James Messeas (1880 or 1881 – 1955) was a Dutch cellist, member of Verbrugghen String Quartet.

Messeas was born in Amsterdam. His parents were Spanish, the father being the principal double bass in the Paleis voor Volksvlijt Orchestra (Amsterdam). His uncle was a violinist in Paris under Hector Berlioz. Both the father and the uncle provided the young Messeas with his initial musical training. In 1890, after studying the cello for only 12 months, he made a public recital of Julius Klengel's Concertino No. 1, Op. 7. The following year the boy went to Scotland. There he met Willy Benda, who gave him a scholarship at the Athenaeum School of Music. He later returned to Germany to finish his studies with Klengel.

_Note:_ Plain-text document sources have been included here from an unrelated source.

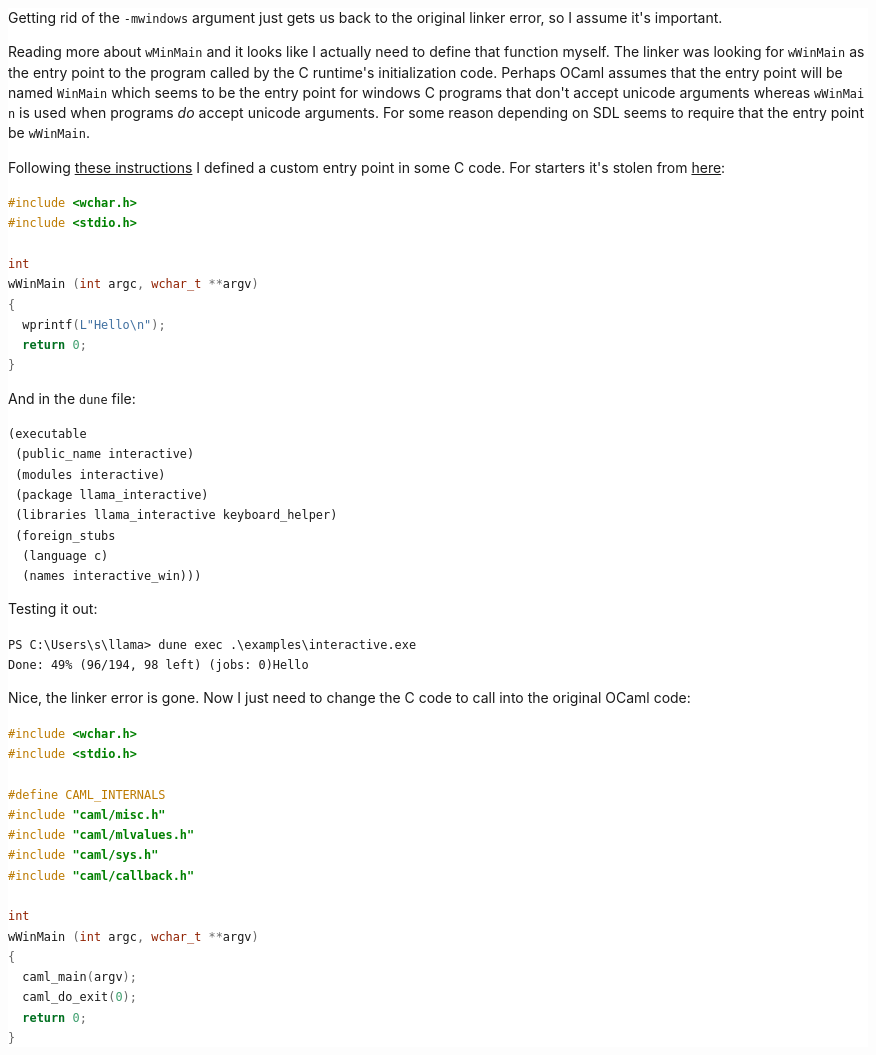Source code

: Getting rid of the `-mwindows` argument just gets us back to the original linker
error, so I assume it's important.

Reading more about `wMinMain` and it looks like I actually need to define that
function myself. The linker was looking for `wWinMain` as the entry point to the
program called by the C runtime's initialization code. Perhaps OCaml assumes
that the entry point will be named `WinMain` which seems to be the entry point
for windows C programs that don't accept unicode arguments whereas `wWinMain` is
used when programs _do_ accept unicode arguments. For some reason depending on
SDL seems to require that the entry point be `wWinMain`.

Following [these
instructions](https://dune.readthedocs.io/en/latest/howto/override-default-entrypoint.html)
I defined a custom entry point in some C code.
For starters it's stolen from [here](https://sourceforge.net/p/mingw-w64/wiki2/Unicode%20apps/):
```c
#include <wchar.h>
#include <stdio.h>

int
wWinMain (int argc, wchar_t **argv)
{
  wprintf(L"Hello\n");
  return 0;
}
```

And in the `dune` file:
```dune
(executable
 (public_name interactive)
 (modules interactive)
 (package llama_interactive)
 (libraries llama_interactive keyboard_helper)
 (foreign_stubs
  (language c)
  (names interactive_win)))
```

Testing it out:
```
PS C:\Users\s\llama> dune exec .\examples\interactive.exe
Done: 49% (96/194, 98 left) (jobs: 0)Hello
```

Nice, the linker error is gone. Now I just need to change the C code to call
into the original OCaml code:
```c
#include <wchar.h>
#include <stdio.h>

#define CAML_INTERNALS
#include "caml/misc.h"
#include "caml/mlvalues.h"
#include "caml/sys.h"
#include "caml/callback.h"

int
wWinMain (int argc, wchar_t **argv)
{
  caml_main(argv);
  caml_do_exit(0);
  return 0;
}
```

In 1902 Messeas came back to Athenaeum and became a professor. He soon joined Henri Verbrugghen's String quartet and became the principal cellist of the Harrogate Symphony Orchestra. In 1915 together with the other members of the quartet he came to Australia, where he got professorship at the New South Wales Conservatorium of Music.

In summer of 1918 he was the first cellist to give a performance of the complete cycle of Beethoven and Mendelssohn cello sonatas in Sydney (with Myrtle Meggy at the piano).

In the early 1920s the whole quartet moved further to Minneapolis. Messeas died in 1955 in that city.